Pitman closeness, monotonicity and consistency of best linear unbiased and invariant estimators for exponential distribution under Type II censoring

• Published in: Journal of statistical computation and simulation Vol. 81; no. 8; pp. 985 - 999
• Main Authors: Balakrishnan, N., Davies, Katherine F., Keating, Jerome P., Mason, Robert L.
• Format: Journal Article
• Language: English
• Published: Abingdon Taylor & Francis 01.08.2011; Taylor & Francis Ltd
• Subjects: best linear invariant estimator; best linear unbiased estimator; Comparative analysis; Consistency; Criteria; Estimating techniques; Estimators; Grounds; Invariants; Least squares method; order statistics; Parameter estimation; Pitman closeness; Pitman consistency; Pitman monotonicity; probabilities of closeness; Probability distribution; Samples; Statistics; Type II censoring
• ISSN: 0094-9655; 1563-5163
• DOI: 10.1080/00949651003587684

Comparisons of best linear unbiased estimators with some other prominent estimators have been carried out over the last 50 years since the ground breaking work of Lloyd [E.H. Lloyd, Least squares estimation of location and scale parameters using order statistics, Biometrika 39 (1952), pp. 88-95]. These comparisons have been made under many different criteria across different parametric families of distributions. A noteworthy one is by Nagaraja [H.N. Nagaraja, Comparison of estimators and predictors from two-parameter exponential distribution, Sankhyā Ser. B 48 (1986), pp. 10-18], who made a comparison of best linear unbiased (BLUE) and best linear invariant (BLIE) estimators in the case of exponential distribution.

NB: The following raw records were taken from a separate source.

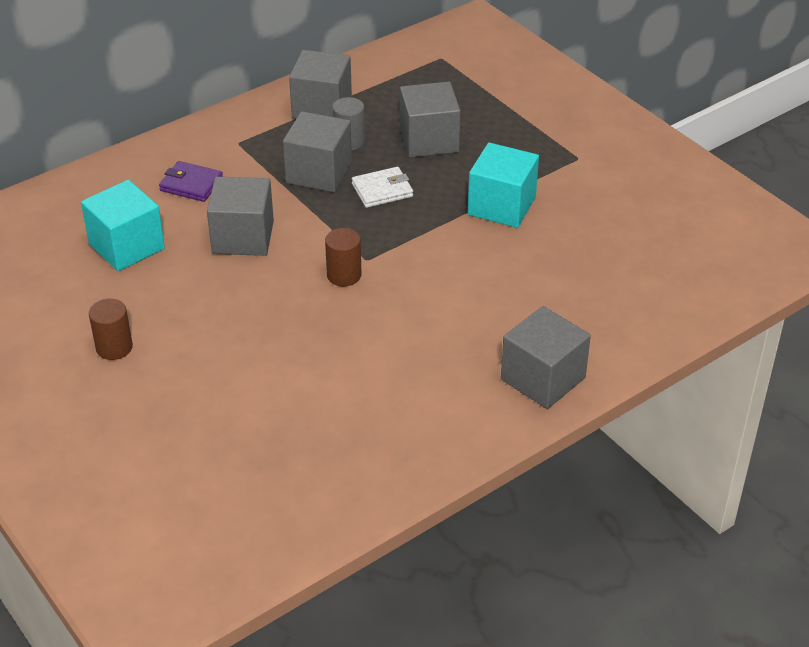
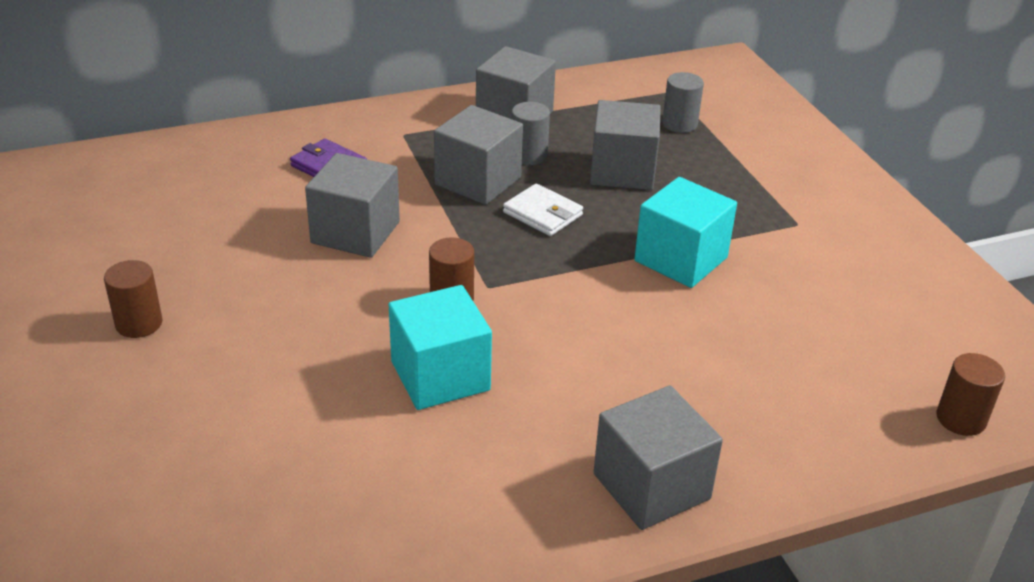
camera: 15 degrees right, 5 degrees down
(127, 246) = (221, 216): turquoise cube -> turquoise cube (440, 376)
(382, 190) = (542, 214): white wallet -> white wallet turned 45 degrees clockwise
(458, 88) = (679, 124): none -> grey cylinder
(733, 284) = (960, 419): none -> brown cylinder

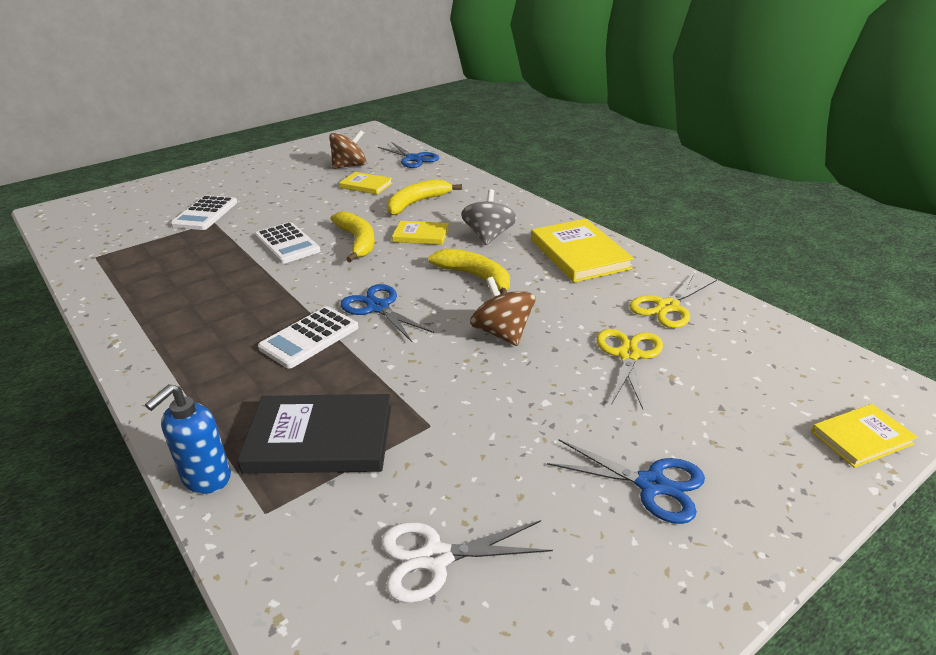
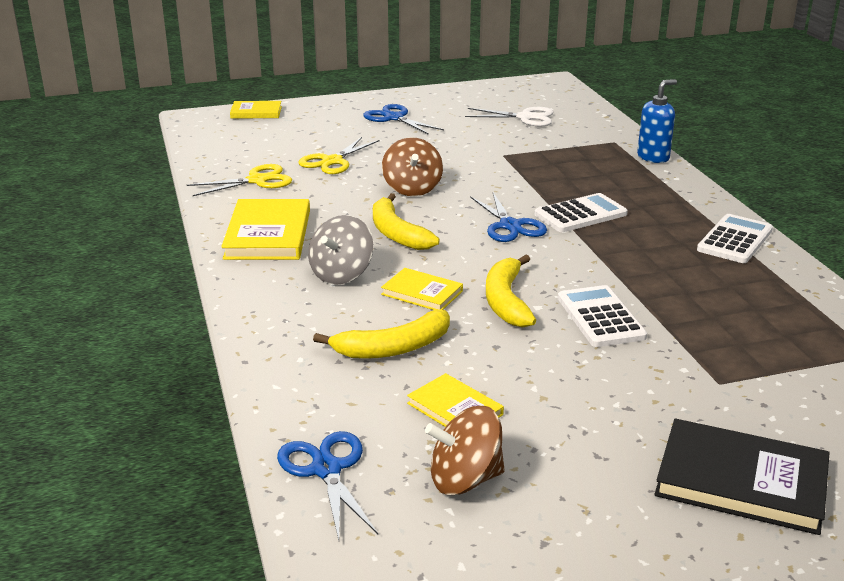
camera: 160 degrees left, 5 degrees down
(205, 214) = (739, 405): white calculator -> white calculator (735, 240)
(320, 438) = (579, 161): black book -> black book (741, 481)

In this paper, continuing along the same lines by assuming a Type II right censored sample from a scaled-exponential distribution, we first compare BLUE and BLIE of the exponential mean parameter in terms of Pitman closeness (nearness) criterion. We show that the BLUE is always Pitman closer than the BLIE. Next, we introduce the notions of Pitman monotonicity and Pitman consistency, and then establish that both BLUE and BLIE possess these two properties.